Персидский джид (Трускиновская) - страница 66

– Так его, ирода!

– Он мне и говорит – потому и не сказали, что боярин не велел.

– Ого?!?

– Да помолчи ты, Степа, дай слово вымолвить. Боярину, когда в погребе до норы докопались, сразу донесли, и он велел шуму не поднимать, нора-де только до подвалов тянется, и он про нее-де ведает. Когда дом перестраивали, много в земле всяких ям и дыр видели, иные закопали, иные так оставили. И я спросил тогда – а нельзя ли на двор через те погреба попасть? И он сказал, что попасть через них нельзя, сам там бывал, сам все видел и знает.

Странное сложилось положение – обычно Стенька все докладывал своему подьячему, теперь же Деревнин докладывал ярыжке, но оба этой нелепицы пока не замечали.

– Мне бы туда… в служивом кафтане… – затосковал Стенька. – Ты, Гаврила Михайлович, на боярина зуб вострил, да ему не до розысков, а я бы с дворней потолковал…

– Дурак! – сказал на это Деревнин. – Как будто я не толковал! Троекуров меня видеть не пожелал, а приказчику Ваське велел, чтобы людишки на вопросы отвечали.

– И что? И что?!

– Запуганы, лишнее словцо брякнуть боятся. Я уж с иного конца заезжал – не было ли покражи, не пропало ли вместе с ребенком что ценное? Думал, заговорят. Какое там… И тебя вдругорядь не пошлешь – признают.

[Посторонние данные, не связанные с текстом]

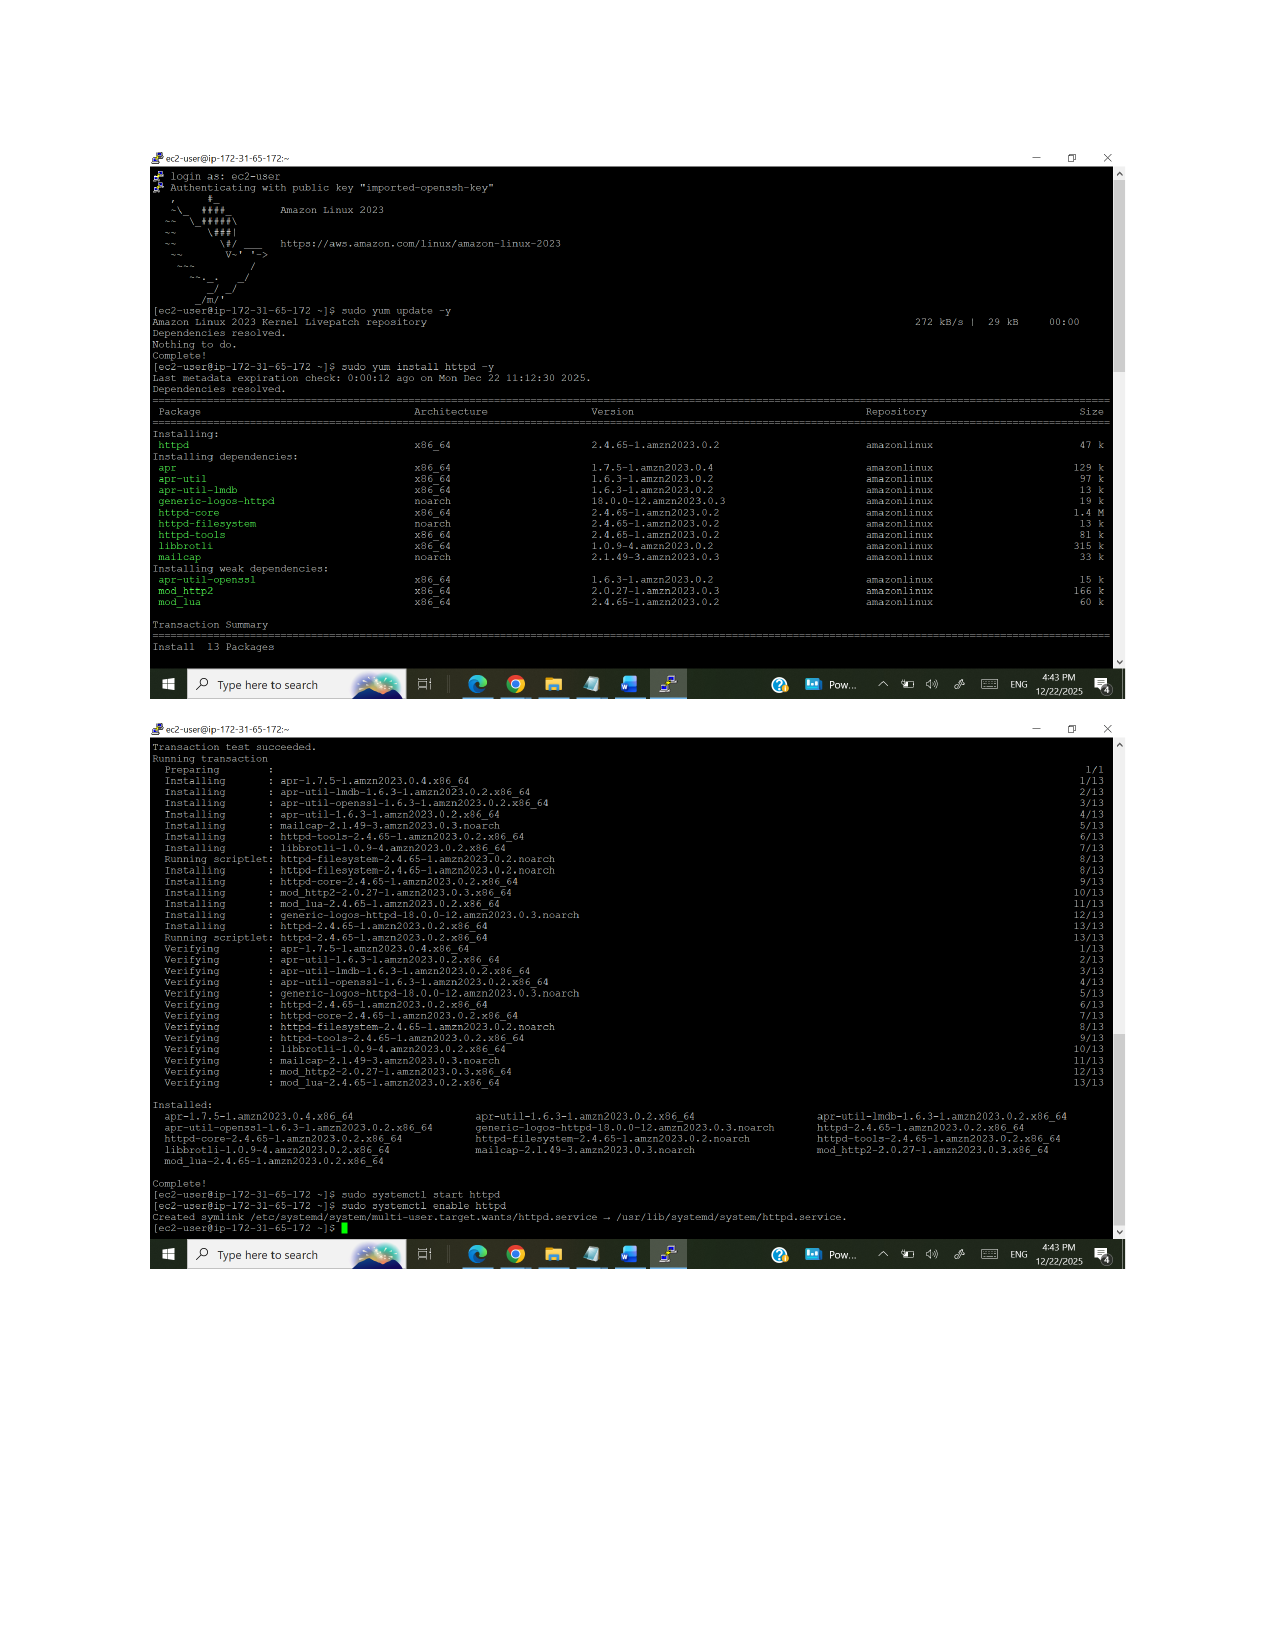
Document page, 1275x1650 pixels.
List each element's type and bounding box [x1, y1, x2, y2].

– А про иноков? Про иноков-то?…

– Которые ночевать просились? Спрашивал. Куда все трое подевались – никто не ведает. Полагают, когда тело обнаружилось да шум поднялся, они и сбежали. Один лишь мешок остался, и тот пустой.

Стенька насторожился.

– Какой мешок, Гаврила Михайлович?

– Почем я знаю? Кто-то из вас троих у крыльца мешок позабыл. Где ночевали…

– Пустой? Гаврила Михайлович, ниточка!!!

Все, кто был на тот час во втором ярусе приказа, обернулись.

– Еще раз ниточку помянешь – выгоню со службы! – рявкнул подьячий.

Стенька орлиным взором уставился на писца Иванова, шагнул к нему и протянул плохо отмытую руку к стопке аккуратно нарезанной для столбцов бумаги. Иванов прикрыл свою бумагу обеими руками, всем видом показывая – без боя и лая не отдаст. Но Стенька замер, соображая. Эти листки были для его замысла маловаты. Он завертел головой – где тут наверху, на полках, неразрезанную бумагу хранят? Увидел, сорвался с места, полез на скамью, обрушил на себя сверху кучу всякой дряни, разбил пустой горшок для клея, притащил целые листы, положил перед Деревниным на стол, выдернул из-за уха перо и начал рисовать.

Он видывал чертежи отдельных частей Москвы, составленные в Разрядном приказе, видывал и чертеж всего города, он представлял себе, как это дело делается, и начал с главного: провел две линии, одну под другой, и написал промеж ними крошечными буковками «стена». Нарисовал на «стене» домик с двускатной крышей, приписал «Спасские ворота». Подумал, развернул лист так, как ежели бы он сам входил сейчас в ворота, отчего надписи вышли вверх ногами, и вывел прямоугольник, а в нем принялся было рисовать крошечный храм с несколькими главами, да толщина пера не позволила. Тогда Стенька приписал попросту «монастырь», имея в виду Вознесенcкую девичью обитель.